## Records supplied
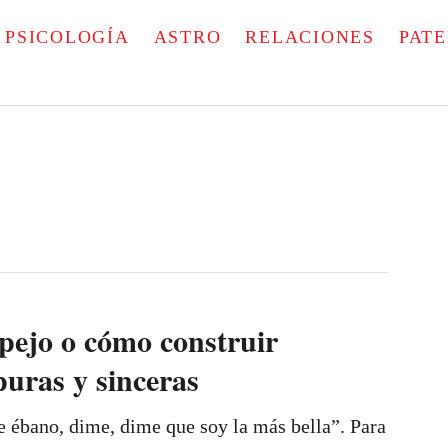
PSICOLOGÍA
ASTRO
RELACIONES
PAT
spejo o cómo construir
puras y sinceras
e ébano, dime, dime que soy la más bella”. Para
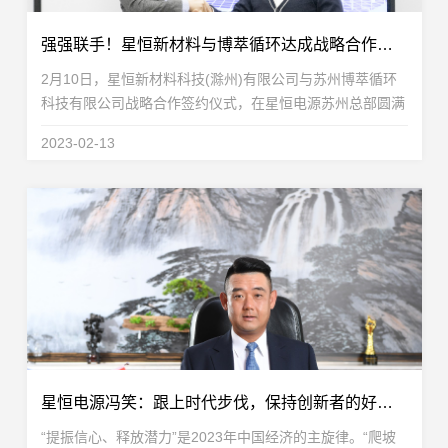
强强联手！星恒新材料与博萃循环达成战略合作，致力于锂电回收及再生利用
2月10日，星恒新材料科技(滁州)有限公司与苏州博萃循环
科技有限公司战略合作签约仪式，在星恒电源苏州总部圆满
举行。双方宣布将在锰基电池回收、材料修复、金属提取以
2023-02-13
及股权投资等层面展开全面深度合作，聚焦锰基电池...
星恒电源冯笑：跟上时代步伐，保持创新者的好奇与奋进
“提振信心、释放潜力”是2023年中国经济的主旋律。“爬坡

## Exercise instructions
Reproduce every line of text from the records above without changing anything, and leave the pictures out of your answer.

## Written solution
PSICOLOGÍA
ASTRO
RELACIONES
PAT
spejo o cómo construir
puras y sinceras
e ébano, dime, dime que soy la más bella”. Para
强强联手！星恒新材料与博萃循环达成战略合作，致力于锂电回收及再生利用
2月10日，星恒新材料科技(滁州)有限公司与苏州博萃循环
科技有限公司战略合作签约仪式，在星恒电源苏州总部圆满
举行。双方宣布将在锰基电池回收、材料修复、金属提取以
2023-02-13
及股权投资等层面展开全面深度合作，聚焦锰基电池...
星恒电源冯笑：跟上时代步伐，保持创新者的好奇与奋进
“提振信心、释放潜力”是2023年中国经济的主旋律。“爬坡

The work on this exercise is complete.